Chapter 10 · Tool Use & Function Calling

The API contract that turned LLMs into software.


A pure LLM is a wordsmith in a sealed room. It can't look anything up, can't compute, can't act. Tool use — also called function calling — is how we let the model reach out of the room and touch the world.

In plain English. A tool is a function the model can call by name. You define what tools exist; the model decides when to use them; your code runs them.

A tour of useful tool categories

mindmap
  root((Tools you
give an agent)) Read Database query Web search File read Vector search Logs and metrics Write Database write Email send Ticket create Code edit Git commit Compute Calculator Code runner Image generator Embedding Communicate Slack message User question Approval request Control Wait Retry Hand off Stop

A useful design rule: read tools should be free; write tools should require a budget; control tools should always be available.

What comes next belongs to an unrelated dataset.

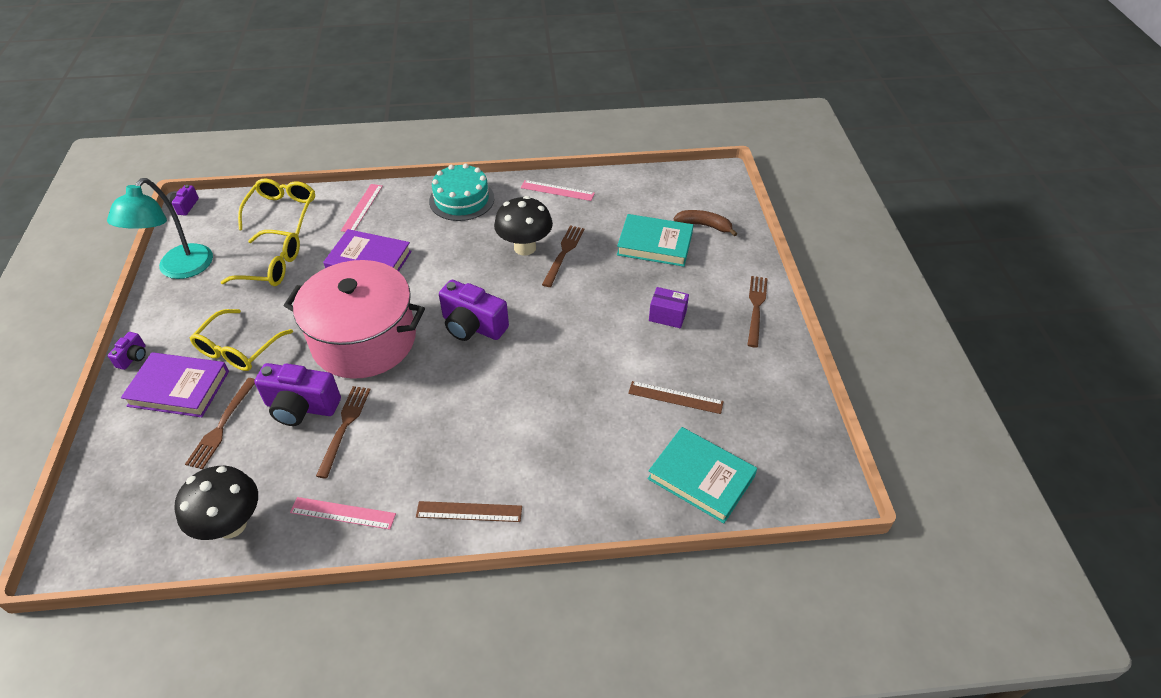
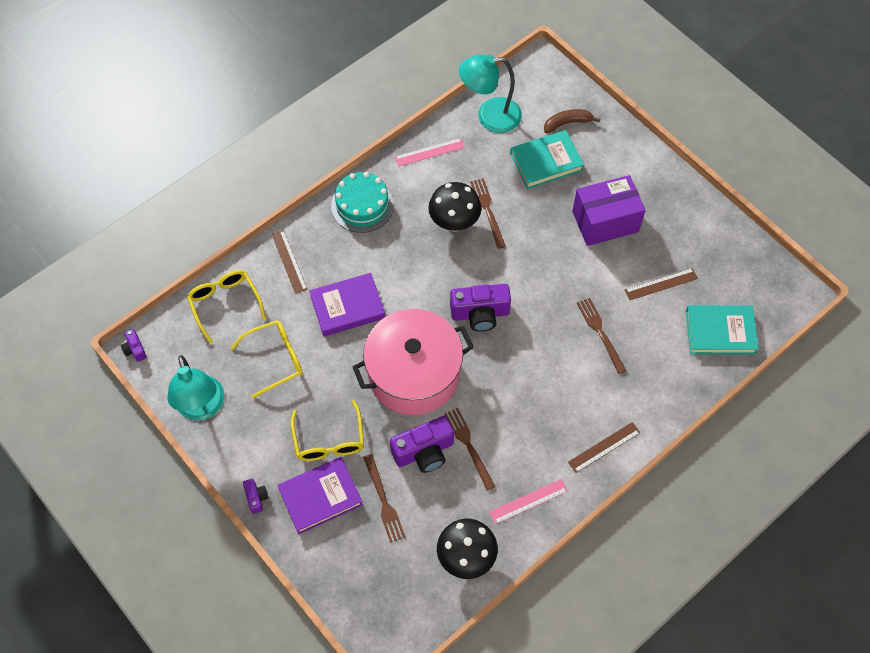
camera: 35 degrees left, 15 degrees up
(362, 208) = (289, 261): pink ruler -> brown ruler
(636, 190) = (489, 116): none -> turquoise lamp
(667, 316) = (605, 221): purple box -> purple box, size x2.00
(756, 308) = (658, 178): brown fork -> brown fork (600, 333)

It is, mechanically, a very simple protocol. But it is the mechanism by which every production agent, every RAG system with routing, and every enterprise AI workflow runs.

10.1 The protocol

You give the model a list of tools — each described by a name, description, and input schema (JSON Schema). The model either:

You execute the tool in your code and feed the result back as a tool result message. The model continues the conversation with that new information.

sequenceDiagram
    participant U as User
    participant A as Your app
    participant M as Model
    participant T as Tool (DB / API)
    U->>A: What is the P99 for /checkout?
    A->>M: prompt + tool schemas
    M-->>A: tool_call(query_prometheus, {q: "..."})
    A->>T: HTTP call
    T-->>A: 342 ms
    A->>M: tool_result: 342 ms
    M-->>A: P99 is 342 ms, up 18% WoW.
    A-->>U: P99 is 342 ms, up 18% WoW.

10.2 The schema

A tool definition looks like this (shared shape across Claude, OpenAI, Gemini, and others):

{
  "name": "get_order",
  "description": "Fetch an order by ID. Returns order state, line items, and customer.",
  "input_schema": {
    "type": "object",
    "properties": {
      "order_id": {
        "type": "string",
        "description": "UUID or human-readable ID (ORD-12345)"
      },
      "include_items": {
        "type": "boolean",
        "default": true
      }
    },
    "required": ["order_id"]
  }
}

Two things to notice:

  1. The description field is not metadata — it's the prompt. The model chooses which tool to call based on the name and descriptions. Invest as much craft in writing these as you would in writing a function docstring read by a junior engineer.
  2. The schema is enforced (with modern providers, via constrained decoding). You do not need to defensively parse malformed JSON.

10.3 Parallel tool use

Modern models (Claude 3.5+, GPT-4 Turbo+, Gemini 2+) can request multiple tool calls in a single turn. Design your runtime to execute them in parallel.

flowchart LR
    M[Model] --> T1[Tool A: get_user]
    M --> T2[Tool B: get_account]
    M --> T3[Tool C: get_history]
    T1 -.parallel.-> R[Combine results]
    T2 -.parallel.-> R
    T3 -.parallel.-> R
    R --> M

Real example: an "account summary" agent might, in one turn, call get_user, get_balance, get_recent_transactions, and get_notifications in parallel. Sequential execution turns a 2-second operation into an 8-second one.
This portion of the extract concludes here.